What to produce
Reproduce verbatim every line of the entries, starting at the line containing "Add a lens line" and continuing down through the line containing "-0.057100, 0.997326, 0.539660]]", including both of those lines.

Working data
= Beginning of Section =
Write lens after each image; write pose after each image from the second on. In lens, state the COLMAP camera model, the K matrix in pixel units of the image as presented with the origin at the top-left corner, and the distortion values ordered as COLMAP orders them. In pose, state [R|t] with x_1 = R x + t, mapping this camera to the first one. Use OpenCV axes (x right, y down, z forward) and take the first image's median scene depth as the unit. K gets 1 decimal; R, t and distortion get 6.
= End of Section =
= Beginning of Section =
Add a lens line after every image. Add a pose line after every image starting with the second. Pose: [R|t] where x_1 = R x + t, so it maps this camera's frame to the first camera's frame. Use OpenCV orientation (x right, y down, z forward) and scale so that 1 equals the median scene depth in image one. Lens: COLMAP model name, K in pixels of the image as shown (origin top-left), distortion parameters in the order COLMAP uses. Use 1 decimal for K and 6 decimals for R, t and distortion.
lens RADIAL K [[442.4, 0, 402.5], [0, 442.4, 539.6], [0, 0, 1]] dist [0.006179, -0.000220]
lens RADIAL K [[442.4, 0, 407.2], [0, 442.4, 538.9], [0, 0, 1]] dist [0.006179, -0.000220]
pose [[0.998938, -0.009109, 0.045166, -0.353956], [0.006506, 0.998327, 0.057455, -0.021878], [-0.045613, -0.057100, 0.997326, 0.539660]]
= End of Section =
Response area
Add a lens line after every image. Add a pose line after every image starting with the second. Pose: [R|t] where x_1 = R x + t, so it maps this camera's frame to the first camera's frame. Use OpenCV orientation (x right, y down, z forward) and scale so that 1 equals the median scene depth in image one. Lens: COLMAP model name, K in pixels of the image as shown (origin top-left), distortion parameters in the order COLMAP uses. Use 1 decimal for K and 6 decimals for R, t and distortion.
lens RADIAL K [[442.4, 0, 402.5], [0, 442.4, 539.6], [0, 0, 1]] dist [0.006179, -0.000220]
lens RADIAL K [[442.4, 0, 407.2], [0, 442.4, 538.9], [0, 0, 1]] dist [0.006179, -0.000220]
pose [[0.998938, -0.009109, 0.045166, -0.353956], [0.006506, 0.998327, 0.057455, -0.021878], [-0.045613, -0.057100, 0.997326, 0.539660]]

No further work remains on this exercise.